__DATASET RECORDS__.

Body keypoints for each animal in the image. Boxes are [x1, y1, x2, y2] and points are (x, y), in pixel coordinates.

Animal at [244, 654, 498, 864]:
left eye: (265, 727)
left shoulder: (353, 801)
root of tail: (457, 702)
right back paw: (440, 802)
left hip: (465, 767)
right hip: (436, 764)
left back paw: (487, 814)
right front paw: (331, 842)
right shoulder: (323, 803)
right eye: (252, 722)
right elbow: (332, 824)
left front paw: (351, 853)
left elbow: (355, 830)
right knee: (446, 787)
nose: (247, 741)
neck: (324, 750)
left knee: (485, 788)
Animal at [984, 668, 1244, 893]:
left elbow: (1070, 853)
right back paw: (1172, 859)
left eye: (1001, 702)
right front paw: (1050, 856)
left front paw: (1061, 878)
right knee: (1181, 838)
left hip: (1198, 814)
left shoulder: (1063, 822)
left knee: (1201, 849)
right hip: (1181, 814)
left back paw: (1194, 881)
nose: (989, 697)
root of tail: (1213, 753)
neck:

__PROBLEM__. Repeat exactly the lines of the listing above, from the one with "right elbow: (332, 824)" down to the one with "left knee: (1201, 849)"; both of those lines belong in the range.

__ANSWER TO THE PROBLEM__.
right elbow: (332, 824)
left front paw: (351, 853)
left elbow: (355, 830)
right knee: (446, 787)
nose: (247, 741)
neck: (324, 750)
left knee: (485, 788)
Animal at [984, 668, 1244, 893]:
left elbow: (1070, 853)
right back paw: (1172, 859)
left eye: (1001, 702)
right front paw: (1050, 856)
left front paw: (1061, 878)
right knee: (1181, 838)
left hip: (1198, 814)
left shoulder: (1063, 822)
left knee: (1201, 849)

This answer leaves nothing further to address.